Battle of Kuruyuki
| Date | January 28, 1892 |
| Location | Near Cuevo, Bolivia |
| Result | Bolivian Army victory |

Belligerents
- Bolivia: Eastern Bolivian Guaraní

Commanders and leaders
- unknown: Apiaguaiki Tumpa

Strength
- 50 soldiers, 140 creole militia, 1,500 Indians: unknown

Casualties and losses
- unknown: 600 dead

= Battle of Kuruyuki =

Battle in Chuquisaca, Bolivia

The Battle of Kuruyuki or Battle of Curuyuqui was fought near the town of Cuevo, Bolivia on January 28, 1892. The combatants were the Eastern Bolivian Guaraní (called Chiriguanos at that time) and a force made up of Bolivian military, militia, and Chiriguanos friendly to the government and Christianity. Often described as a massacre, the battle resulted in an overwhelming victory by the government forces. In the aftermath of the battle the government forces executed the Chiriguano leader, Apiaguaiki Tumpa or Hapiaoeki Tumpa, and many captives.

The battle ended 400 years of conflict by the Chiriguanos against, first, the Inca Empire, secondly, the Spanish Empire, and finally, the independent country of Bolivia.

Chiriguanos is the historical name, deriving from Quechua and Spanish, for the people who now prefer to be known as the Ava Guaraní or simply Guaraní.

==Background==

The Eastern Bolivian Guaraní, popularly called Chiriguanos, were a warlike people who fought against the Inca Empire, its successor, the Spanish Empire, and Bolivia from 1520 or earlier until the Battle of Kuruyuki in 1892. They were mostly successful until the 1860s when a combination of encroachment on their lands by Spanish-speaking ranchers and settlers (creoles), antagonism between Christian and non-Christian Chiriguanos, and, possibly, demographic decline led to the defeat of Chiriguanos who wished to preserve their independence and rejected Christianity.

The Chiriguanos, who may have numbered more than 100,000 in the 18th century, were never united and their fragmentation into factions weakened their capability of countering the increasing power and influence of Bolivian Creoles in the late 19th century.

*Written exercise*. Extend the Battle of Kuruyuki text from where it stops.

*Excerpted records*.
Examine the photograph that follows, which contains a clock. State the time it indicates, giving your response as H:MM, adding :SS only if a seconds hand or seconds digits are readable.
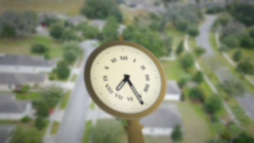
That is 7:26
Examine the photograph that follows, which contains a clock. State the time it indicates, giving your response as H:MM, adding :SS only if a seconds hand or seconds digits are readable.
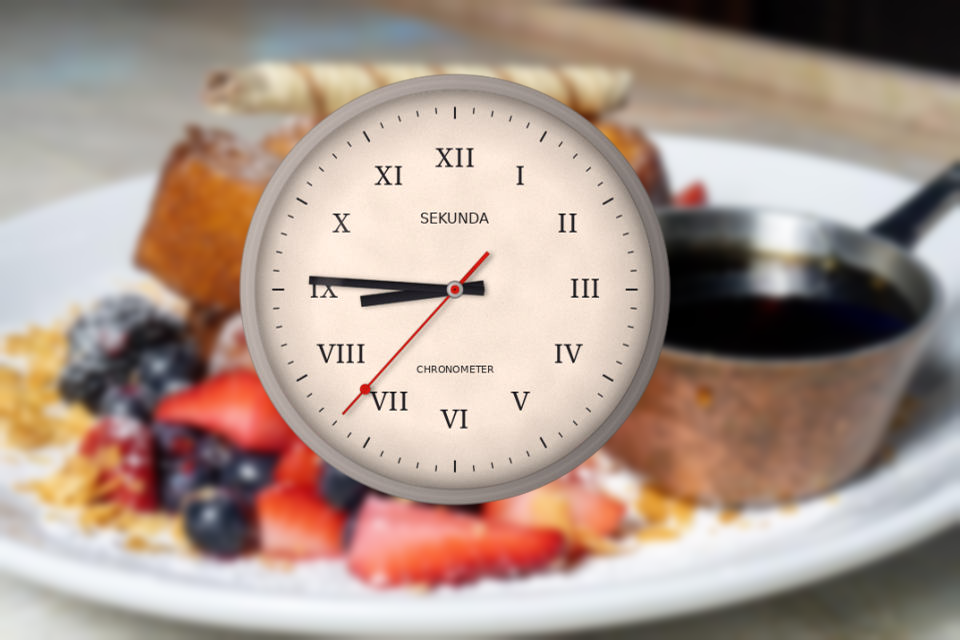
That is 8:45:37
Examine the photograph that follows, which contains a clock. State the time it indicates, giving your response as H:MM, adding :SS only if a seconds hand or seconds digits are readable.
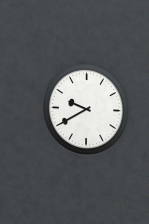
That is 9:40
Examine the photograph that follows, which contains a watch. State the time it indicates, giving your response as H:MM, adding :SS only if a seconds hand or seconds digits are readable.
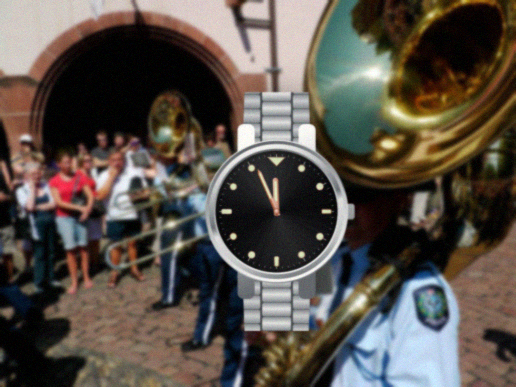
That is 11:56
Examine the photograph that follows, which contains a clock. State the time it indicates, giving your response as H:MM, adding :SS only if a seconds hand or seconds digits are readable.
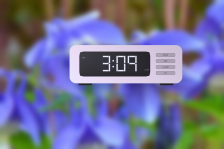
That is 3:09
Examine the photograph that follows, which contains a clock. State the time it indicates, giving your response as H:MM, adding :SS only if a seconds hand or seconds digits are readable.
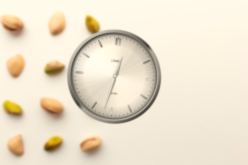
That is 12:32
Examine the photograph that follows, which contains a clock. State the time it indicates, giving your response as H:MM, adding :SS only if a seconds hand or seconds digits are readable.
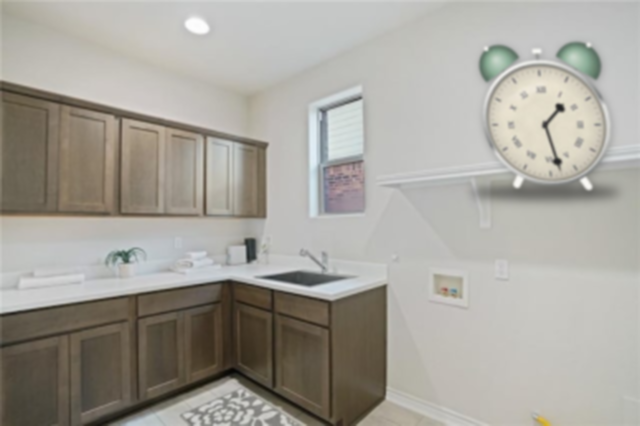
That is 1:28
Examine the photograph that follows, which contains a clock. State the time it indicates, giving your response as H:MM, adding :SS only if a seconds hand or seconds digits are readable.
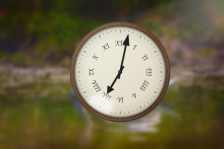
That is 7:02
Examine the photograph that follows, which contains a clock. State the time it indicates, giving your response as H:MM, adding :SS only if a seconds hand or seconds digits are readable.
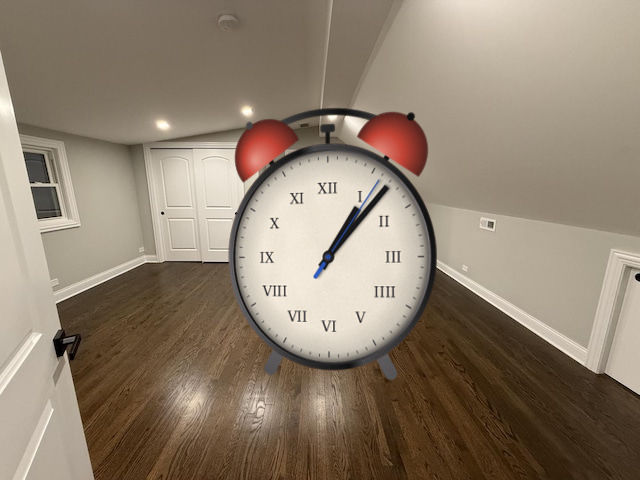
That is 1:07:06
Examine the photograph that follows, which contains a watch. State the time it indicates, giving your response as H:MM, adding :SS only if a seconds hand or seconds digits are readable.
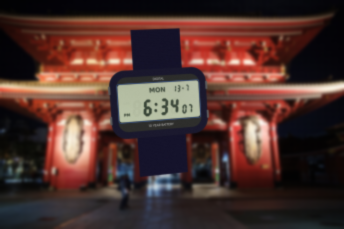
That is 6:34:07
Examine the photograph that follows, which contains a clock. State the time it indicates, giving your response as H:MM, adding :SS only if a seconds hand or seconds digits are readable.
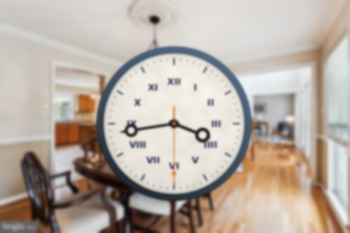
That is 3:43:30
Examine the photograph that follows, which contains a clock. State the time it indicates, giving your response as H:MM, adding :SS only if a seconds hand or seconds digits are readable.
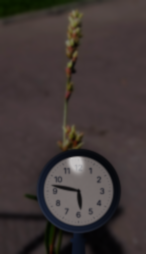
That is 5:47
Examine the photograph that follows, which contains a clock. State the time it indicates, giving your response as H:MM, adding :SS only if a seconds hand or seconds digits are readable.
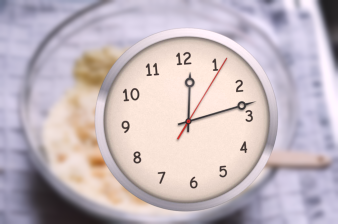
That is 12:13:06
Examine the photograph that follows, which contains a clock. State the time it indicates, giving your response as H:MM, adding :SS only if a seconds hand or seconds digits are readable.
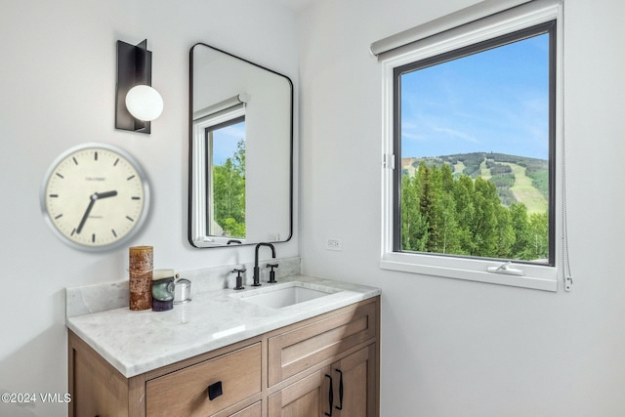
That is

*Answer for the task*.
Chiriguano responses to the increasing stress on their society in the 19th century included the acceptance by many of Christianity and/or residence in the relatively safe, but regimented, environment of Franciscan missions—ten of which were established between 1845 and 1891. Other Chiriguanos made their peace with creole ranchers and settlers or journeyed to Argentina for seasonal work in the sugar cane fields. By 1891, 11,000 Chriguanos, many of them non-Christians, lived in the missions and most of the rest were working on ranches in Bolivia and Argentina.

In 1889, however, a 28-year old Chiriguano man named Chapiaguasu began his career as a prophet and healer with a message of restoring the old order of Chiriguano society and expelling the creoles and missionaries from their lands. Chapiaguasu called himself Apiaguaiki Tumpa (the Eunuch of God) and the aims of the movement he led were similar to other contemporary millenarian movements around the world such as the Boxer Rebellion in China and the Ghost Dance in the United States.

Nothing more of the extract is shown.